We had a broader discussion about how PhD students can contribute to the research environment of the Centre for Cultural & Media Policy Studies through inviting speakers, organising conferences, reading groups and generally socialising and sharing ideas. This is not always possible if we feel disconnected from one another but we have now created a space at the heart of CMPS in Millburn House for our PhD students where they can feel at home, recognising that a sense of place is just as important as a sense of purpose or project. This led to some discussions about senses of place and identity and we undertook a self-evaluation of our networks, connections, people and projects that keep us busy and active as academic staff and as students. Such networks offer many directions for the future but they also create a sphere within which we operate, and it is the connectedness of those spheres that is key to development.

We also discussed research leadership, what it means to be a leader, how do we like to be led, and how PhD students can consider themselves research leaders: navigating, guiding, making decisions, organising, building consensus and taking control of their research, as well as encouraging those around them.
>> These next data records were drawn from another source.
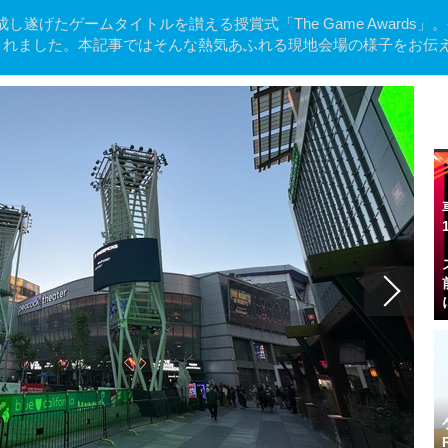
遂げたゲームタイトルを讃える授賞式「The Game Awards」
23」が開催されました。本記事ではそんな熱気あふれる現地会場の様子をお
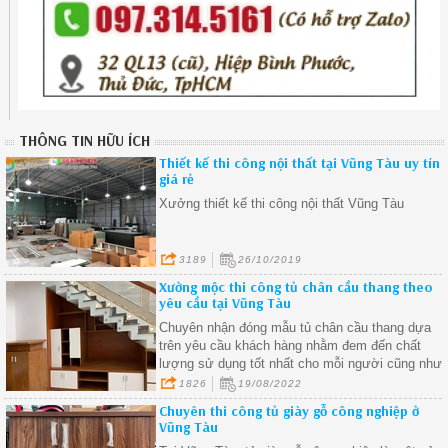
THÔNG TIN HỮU ÍCH
Thiết kế thi công nội thất tại Vũng Tàu uy tín
giá rẻ
Xưởng thiết kế thi công nội thất Vũng Tàu
3189
26/10/2019
Xưởng mộc thi công tủ chân cầu thang theo
yêu cầu tại Vũng Tàu
Chuyên nhận đóng mẫu tủ chân cầu thang dựa
trên yêu cầu khách hàng nhằm đem đến chất
lượng sử dụng tốt nhất cho mỗi người cũng như
lấp đầy được các khoảng không gian trống các
1826
19/08/2022
góc khuất trong nhà
Chuyên thi công tủ giày gỗ công nghiệp ở
Vũng Tàu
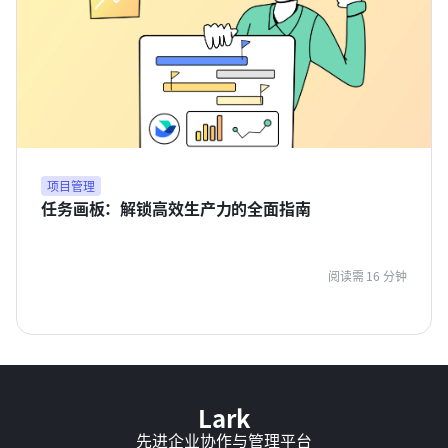
项目管理
任务画板：解锁高效生产力的全面指南
阅读需 16 分钟
Lark
先进企业协作与管理平台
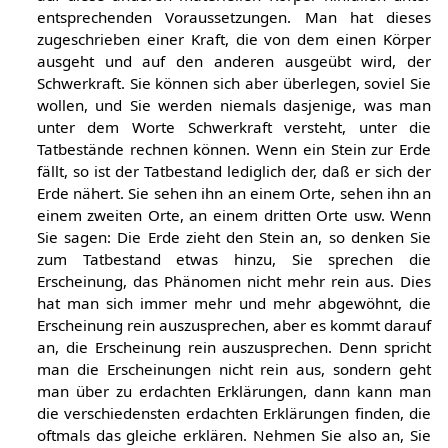
entsprechenden Voraussetzungen. Man hat dieses
zugeschrieben einer Kraft, die von dem einen Körper
ausgeht und auf den anderen ausgeübt wird, der
Schwerkraft. Sie können sich aber überlegen, soviel Sie
wollen, und Sie werden niemals dasjenige, was man
unter dem Worte Schwerkraft versteht, unter die
Tatbestände rechnen können. Wenn ein Stein zur Erde
fällt, so ist der Tatbestand lediglich der, daß er sich der
Erde nähert. Sie sehen ihn an einem Orte, sehen ihn an
einem zweiten Orte, an einem dritten Orte usw. Wenn
Sie sagen: Die Erde zieht den Stein an, so denken Sie
zum Tatbestand etwas hinzu, Sie sprechen die
Erscheinung, das Phänomen nicht mehr rein aus. Dies
hat man sich immer mehr und mehr abgewöhnt, die
Erscheinung rein auszusprechen, aber es kommt darauf
an, die Erscheinung rein auszusprechen. Denn spricht
man die Erscheinungen nicht rein aus, sondern geht
man über zu erdachten Erklärungen, dann kann man
die verschiedensten erdachten Erklärungen finden, die
oftmals das gleiche erklären. Nehmen Sie also an, Sie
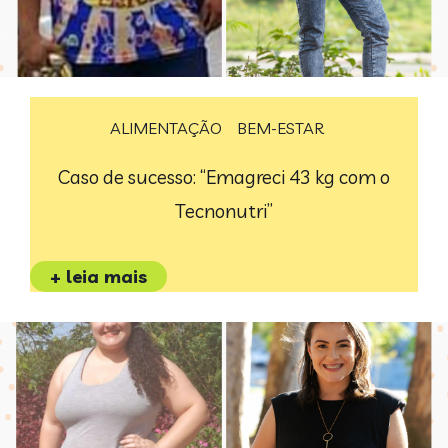
ALIMENTAÇÃO
BEM-ESTAR
Caso de sucesso: “Emagreci 43 kg com o
Tecnonutri”
+ leia mais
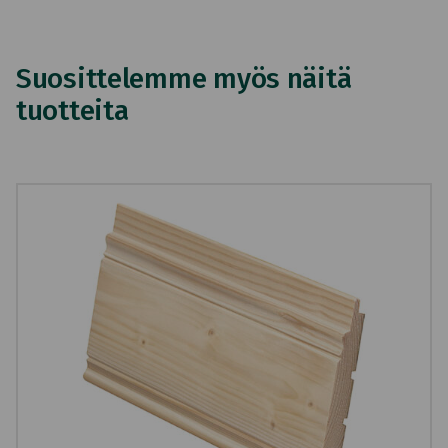
Suosittelemme myös näitä
tuotteita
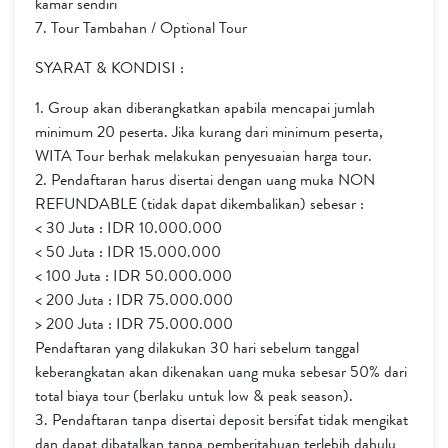
kamar sendiri
7. Tour Tambahan / Optional Tour
SYARAT & KONDISI :
1. Group akan diberangkatkan apabila mencapai jumlah
minimum 20 peserta. Jika kurang dari minimum peserta,
WITA Tour berhak melakukan penyesuaian harga tour.
2. Pendaftaran harus disertai dengan uang muka NON
REFUNDABLE (tidak dapat dikembalikan) sebesar :
< 30 Juta : IDR 10.000.000
< 50 Juta : IDR 15.000.000
< 100 Juta : IDR 50.000.000
< 200 Juta : IDR 75.000.000
> 200 Juta : IDR 75.000.000
Pendaftaran yang dilakukan 30 hari sebelum tanggal
keberangkatan akan dikenakan uang muka sebesar 50% dari
total biaya tour (berlaku untuk low & peak season).
3. Pendaftaran tanpa disertai deposit bersifat tidak mengikat
dan dapat dibatalkan tanpa pemberitahuan terlebih dahulu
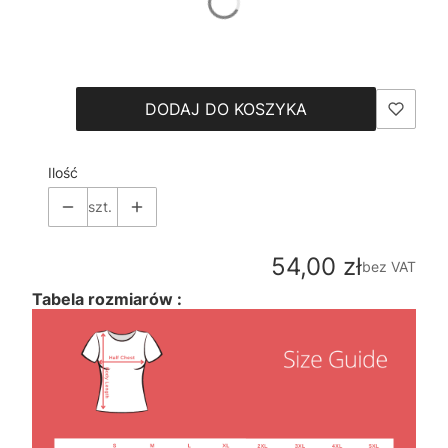
*
Size
Wybierz
DODAJ DO KOSZYKA
Ilość
szt.
Cena
54,00 zł
bez VAT
Tabela rozmiarów :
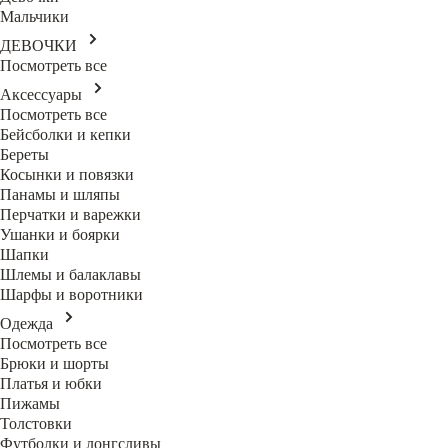
Мальчики
ДЕВОЧКИ
Посмотреть все
Аксессуары
Посмотреть все
Бейсболки и кепки
Береты
Косынки и повязки
Панамы и шляпы
Перчатки и варежки
Ушанки и боярки
Шапки
Шлемы и балаклавы
Шарфы и воротники
Одежда
Посмотреть все
Брюки и шорты
Платья и юбки
Пижамы
Толстовки
Футболки и лонгсливы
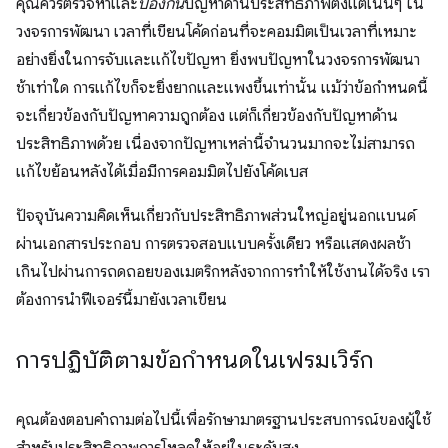
คุณควรตรวจหาและ
ป้องกัน
ปัญหาด้านประสิทธิภาพตั้งแต่เนิ่นๆ ใน
วงจรการพัฒนา เวลาที่เขียนโค้ดก่อนที่จะคอมมิตเป็นเวลาที่เหมาะ
อย่างยิ่งในการจับและแก้ไขปัญหา ยิ่งพบปัญหาในวงจรการพัฒนา
ช้าเท่าใด การแก้ไขก็จะยิ่งยากและแพงขึ้นเท่านั้น แม้ว่าข้อกำหนดนี้
จะเกี่ยวข้องกับปัญหาความถูกต้อง แต่ก็เกี่ยวข้องกับปัญหาด้าน
ประสิทธิภาพด้วย เนื่องจากปัญหาเหล่านี้จำนวนมากจะไม่สามารถ
แก้ไขย้อนหลังได้เมื่อมีการคอมมิตไปยังโค้ดเบส
ปัจจุบันความคิดเห็นเกี่ยวกับประสิทธิภาพส่วนใหญ่อยู่นอกแบนด์
ผ่านเอกสารประกอบ การตรวจสอบแบบครั้งเดียว หรือแสดงผลช้า
เกินไปผ่านการถดถอยของเมตริกหลังจากการทําให้ใช้งานได้จริง เรา
ต้องการนําฟีเจอร์นี้มายังเวลาเขียน
การปฏิบัติตามข้อกำหนดในเฟรมเวิร์ก
คุณต้องตอบคำถามต่อไปนี้เพื่อรักษามาตรฐานประสบการณ์ของผู้ใช้
สำหรับประสิทธิภาพการโหลดให้อยู่ในระดับสูง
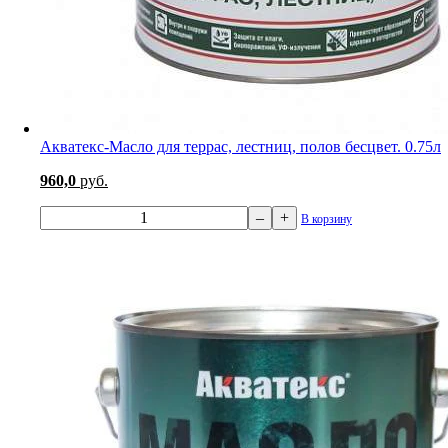
Акватекс-Масло для террас, лестниц, полов бесцвет. 0.75л
960,0
руб.
–
+
В корзину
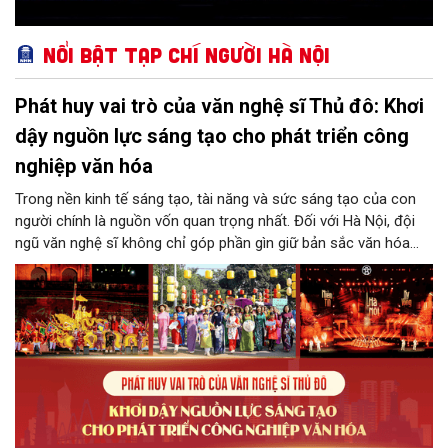
Nổi bật Tạp chí Người Hà Nội
Phát huy vai trò của văn nghệ sĩ Thủ đô: Khơi
dậy nguồn lực sáng tạo cho phát triển công
nghiệp văn hóa
Trong nền kinh tế sáng tạo, tài năng và sức sáng tạo của con
người chính là nguồn vốn quan trọng nhất. Đối với Hà Nội, đội
ngũ văn nghệ sĩ không chỉ góp phần gìn giữ bản sắc văn hóa
mà còn giữ vai trò trung tâm trong quá trình hình thành các sản
phẩm công nghiệp văn hóa có giá trị. Khơi dậy, phát huy và tạo
điều kiện để nguồn lực sáng tạo ấy phát triển sẽ là “chìa khóa”
để Hà Nội khai thác hiệu quả tiềm năng văn hóa, nâng cao năng
lực cạnh tranh và khẳng định vị thế của một trung tâm sáng tạo
trong kỷ nguyên mới.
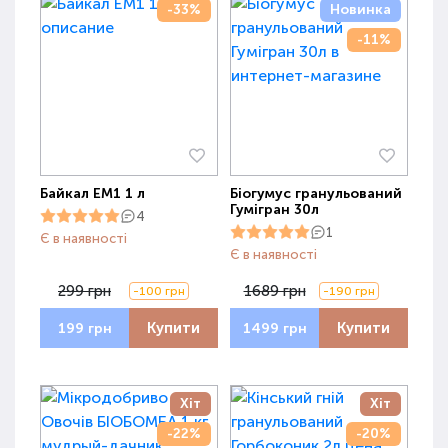
-33%
Новинка
-11%
Байкал ЕМ1 1 л
Біогумус гранульований
Гумігран 30л
4
1
Є в наявності
Є в наявності
299 грн
1689 грн
-100 грн
-190 грн
Купити
Купити
199 грн
1499 грн
Хіт
Хіт
-22%
-20%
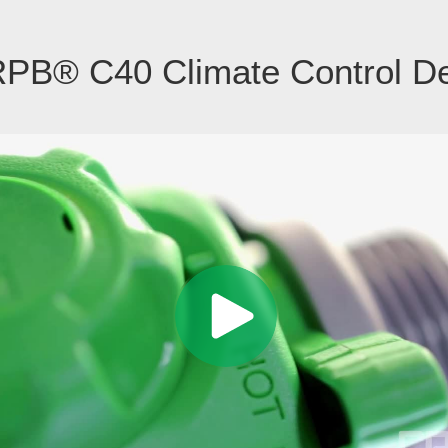
RPB® C40 Climate Control D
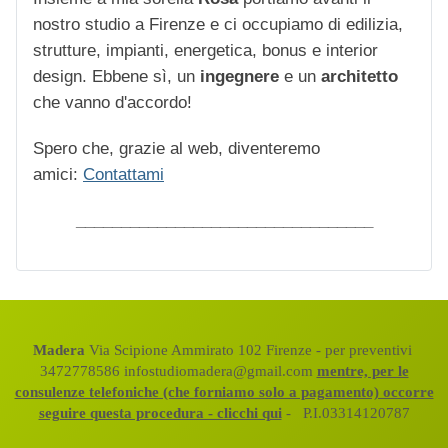
nostro studio a Firenze e ci occupiamo di edilizia,
strutture, impianti, energetica, bonus e interior
design. Ebbene sì, un
ingegnere
e un
architetto
che vanno d'accordo!
Spero che, grazie al web, diventeremo
amici:
Contattami
_________________________________
Madera
Via Scipione Ammirato 102 Firenze - per preventivi
3472778586 infostudiomadera@gmail.com
mentre, per le
consulenze telefoniche (che forniamo solo a pagamento) occorre
seguire questa procedura - clicchi qui
- P.I.03314120787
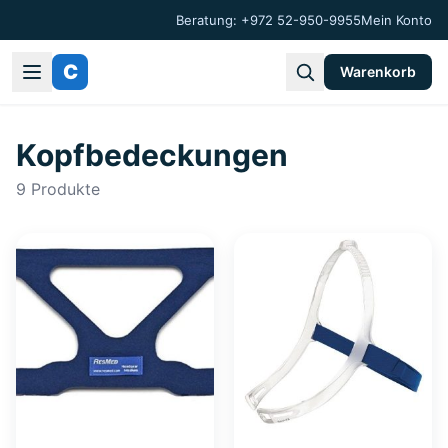
Beratung: +972 52-950-9955
Mein Konto
C
Warenkorb
Kopfbedeckungen
9
Produkte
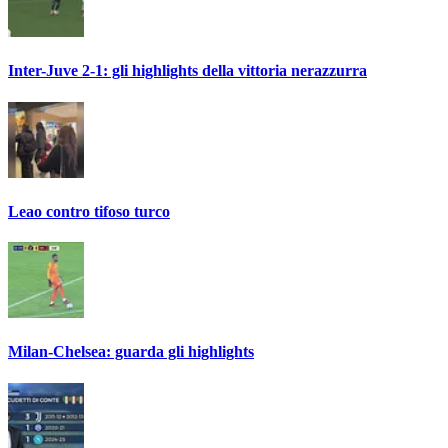
Inter-Juve 2-1: gli highlights della vittoria nerazzurra
Leao contro tifoso turco
Milan-Chelsea: guarda gli highlights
As part of an on-going renewal of the Centre’s strategy, I invited our PhD students to contribute to our strategy by discussing and agreeing upon the VALUES of the Centre for Cultural & Media Policy Studies. Some had been Masters students with us and so could draw upon a longer period of experience, one had coached Masters students after she completed her own course. Both the academic team and the PhD students agreed on three value statements that we all felt best described the teaching and research in the Centre, as well as all the other activities undertaken:


1) FRIENDSHIP & TOLERANCE – the opportunity to simply ‘hang out’ as well as the feeling of integration and the people-oriented nature of the Centre were highlighted

2) DIALOGUE & SELF-EXPRESSION – the opportunity for Eastern and Western ideas to engage with one another, for Global South and Global North to be in discussion, and the possibility that however idiosyncratic there is space for self-expression

3) INTEGRITY & RESPONSIBILITY – the opportunity to give feedback honestly to one another and for it be acted upon diligently


These represent not only good principles for all scholarly work, and a solid basis for a productive research year ahead for students and supervisors, but they also represent a need to have a wider acknowledgement of the need to bring different value-systems together and agree upon some shared values.